Kim Eunji, Ivanov Ivan, Hua Jianping, Lampe Johanna W, Hullar Meredith Aj, Chapkin Robert S, Dougherty Edward R
Department of Electrical & Computer Engineering, Texas A&M University, College Station, TX, USA.
Department of Veterinary Physiology & Pharmacology, Texas A&M University, College Station, TX, USA.
Cancer Inform. 2017 Jun 12;16:1176935117710530. doi: 10.1177/1176935117710530. eCollection 2017.

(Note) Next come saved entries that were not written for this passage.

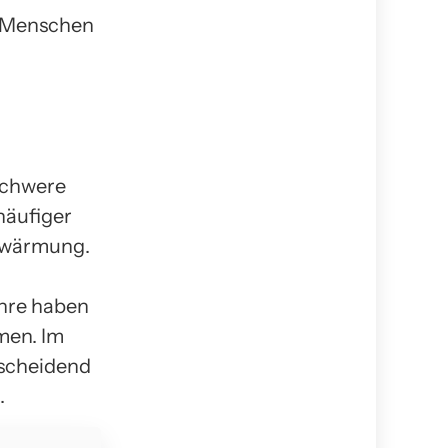
r Menschen
schwere
häufiger
erwärmung.
ahre haben
men. Im
tscheidend
.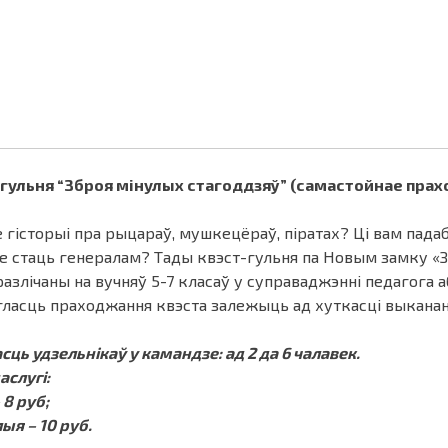
гульня “Зброя мінулых стагоддзяў” (самастойнае пра
 гісторыі пра рыцараў, мушкецёраў, піратах? Ці вам падаб
 стаць генералам? Тады квэст-гульня па Новым замку «Зб
разлічаны на вучняў 5-7 класаў у суправаджэнні педагога а
ласць праходжання квэста залежыць ад хуткасці выкананн
сць удзельнікаў у камандзе: ад 2 да 6 чалавек.
аслугі:
 8 руб;
ыя – 10 руб.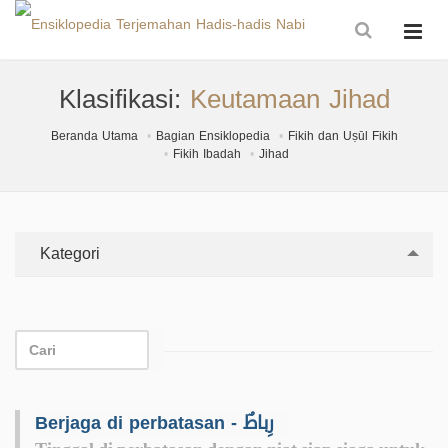
Klasifikasi:
Keutamaan Jihad
Beranda Utama
Bagian Ensiklopedia
Fikih dan Uṣūl Fikih
Fikih Ibadah
Jihad
Kategori
Berjaga di perbatasan - رِباطٌ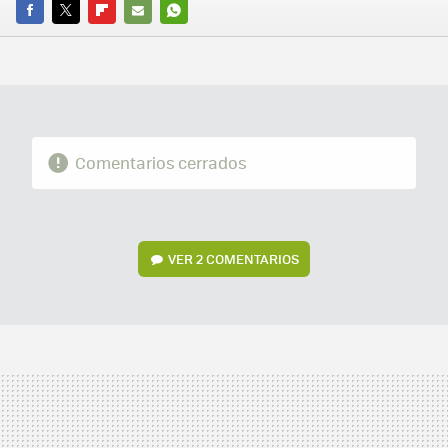
FACEBOOK
TWITTER
FLIPBOARD
E-
WHATSAPP
MAIL
Comentarios cerrados
VER
2 COMENTARIOS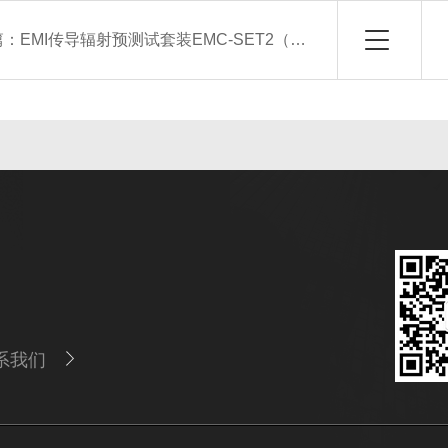
篇：
EMI传导辐射预测试套装EMC-SET2（3G）
系我们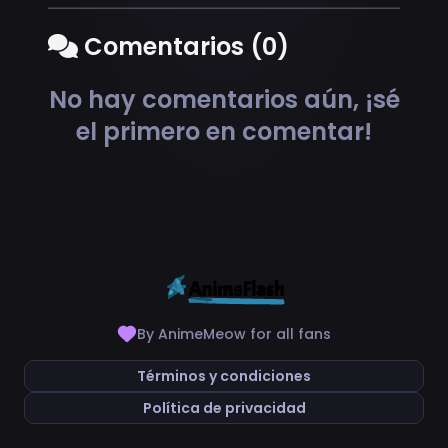
Comentarios (0)
No hay comentarios aún, ¡sé
el primero en comentar!
By AnimeMeow for all fans
Términos y condiciones
Política de privacidad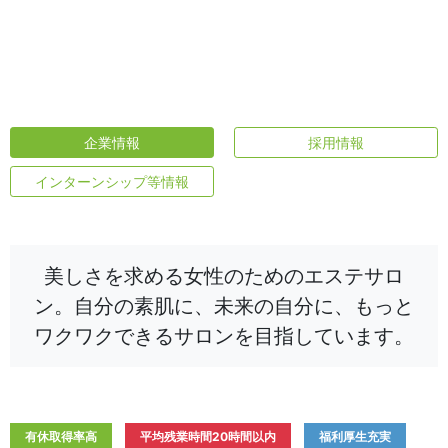
企業情報
採用情報
インターンシップ等情報
美しさを求める女性のためのエステサロ
ン。自分の素肌に、未来の自分に、もっと
ワクワクできるサロンを目指しています。
有休取得率高
平均残業時間20時間以内
福利厚生充実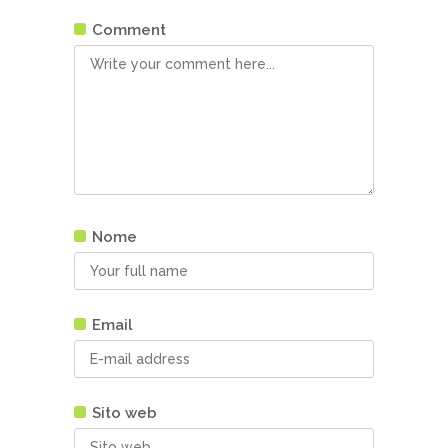
Comment
Nome
Email
Sito web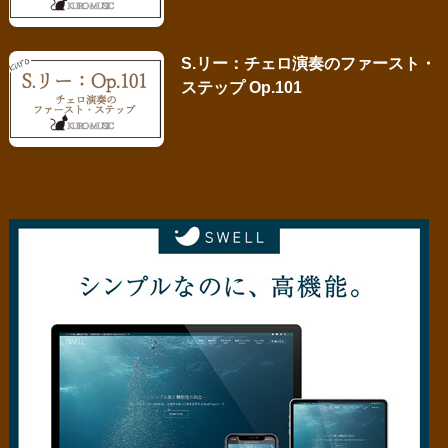
S.リー：チェロ演奏のファースト・
ステップ Op.101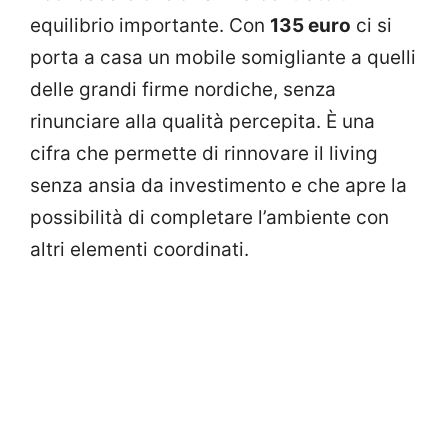
equilibrio importante. Con
135 euro
ci si
porta a casa un mobile somigliante a quelli
delle grandi firme nordiche, senza
rinunciare alla qualità percepita. È una
cifra che permette di rinnovare il living
senza ansia da investimento e che apre la
possibilità di completare l’ambiente con
altri elementi coordinati.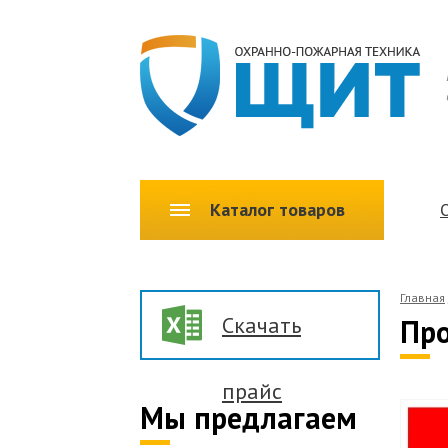
Каталог товаров
Главная
Скачать
Про
прайс
Мы предлагаем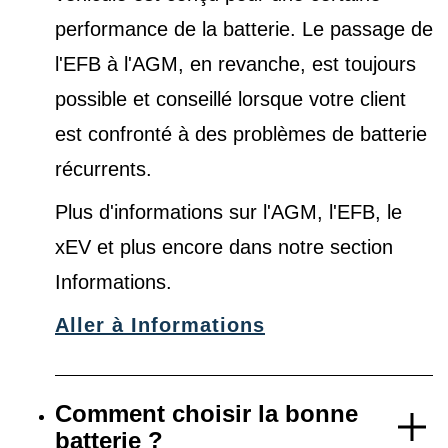
performance de la batterie. Le passage de
l'EFB à l'AGM, en revanche, est toujours
possible et conseillé lorsque votre client
est confronté à des problèmes de batterie
récurrents.
Plus d'informations sur l'AGM, l'EFB, le
xEV et plus encore dans notre
section
Informations
.
Aller à Informations
Comment choisir la bonne
batterie ?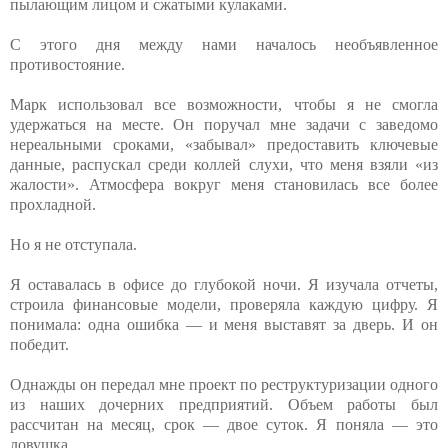
пылающим лицом и сжатыми кулаками.
С этого дня между нами началось необъявленное
противостояние.
Марк использовал все возможности, чтобы я не смогла
удержаться на месте. Он поручал мне задачи с заведомо
нереальными сроками, «забывал» предоставить ключевые
данные, распускал среди коллей слухи, что меня взяли «из
жалости». Атмосфера вокруг меня становилась все более
прохладной.
Но я не отступала.
Я оставалась в офисе до глубокой ночи. Я изучала отчеты,
строила финансовые модели, проверяла каждую цифру. Я
понимала: одна ошибка — и меня выставят за дверь. И он
победит.
Однажды он передал мне проект по реструктуризации одного
из наших дочерних предприятий. Объем работы был
рассчитан на месяц, срок — двое суток. Я поняла — это
ловушка.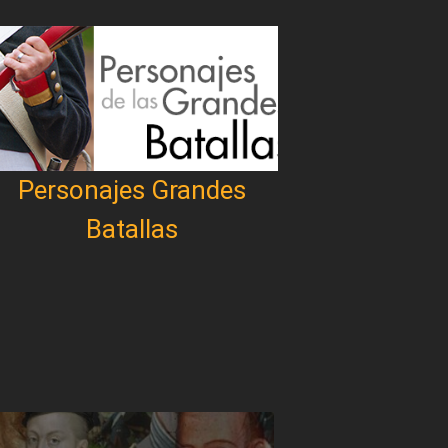
Personajes Grandes
Batallas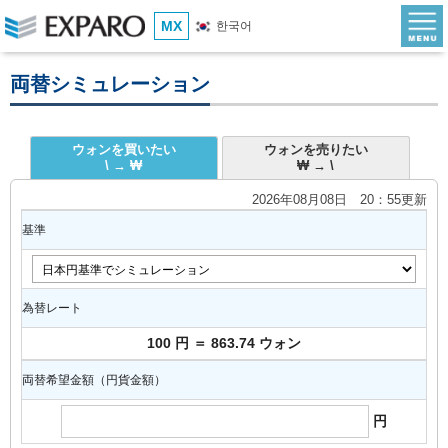
MX
한국어
両替シミュレーション
ウォンを買いたい
ウォンを売りたい
\ → ₩
₩ → \
2026年08月08日 20：55更新
基準
為替レート
100 円 ＝ 863.74 ウォン
両替希望金額（円貨金額）
円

Ranking feature sets for phenotype classification based on gene expression is a challenging issue in cancer bioinformatics. When the number of samples is small, all feature selection algorithms are known to be unreliable, producing significant error, and error estimators suffer from different degrees of imprecision. The problem is compounded by the fact that the accuracy of classification depends on the manner in which the phenomena are transformed into data by the measurement technology. Because next-generation sequencing technologies amount to a nonlinear transformation of the actual gene or RNA concentrations, they can potentially produce less discriminative data relative to the actual gene expression levels. In this study, we compare the performance of ranking feature sets derived from a model of RNA-Seq data with that of a multivariate normal model of gene concentrations using 3 measures: (1) ranking power, (2) length of extensions, and (3) Bayes features. This is the model-based study to examine the effectiveness of reporting lists of small feature sets using RNA-Seq data and the effects of different model parameters and error estimators. The results demonstrate that the general trends of the parameter effects on the ranking power of the underlying gene concentrations are preserved in the RNA-Seq data, whereas the power of finding a good feature set becomes weaker when gene concentrations are transformed by the sequencing machine.
基于基因表达对表型分类的特征集进行排序是癌症生物信息学中的一个具有挑战性的问题。当样本数量较少时,所有特征选择算法都被认为是不可靠的,会产生显著误差,并且误差估计器也存在不同程度的不精确性。此外,分类的准确性取决于测量技术将现象转化为数据的方式,这使得问题更加复杂。由于下一代测序技术相当于对实际基因或RNA浓度的非线性转换,相对于实际基因表达水平,它们可能会产生区分性较差的数据。在本研究中,我们使用三种指标比较了从RNA-Seq数据模型导出的特征集排序性能与基因浓度多元正态模型的特征集排序性能:(1)排序能力,(2)扩展长度,以及(3)贝叶斯特征。这是一项基于模型的研究,旨在检验使用RNA-Seq数据报告小特征集列表的有效性以及不同模型参数和误差估计器的影响。结果表明,参数对潜在基因浓度排序能力的影响的总体趋势在RNA-Seq数据中得以保留,而当基因浓度由测序机器进行转换时,找到良好特征集的能力会变弱。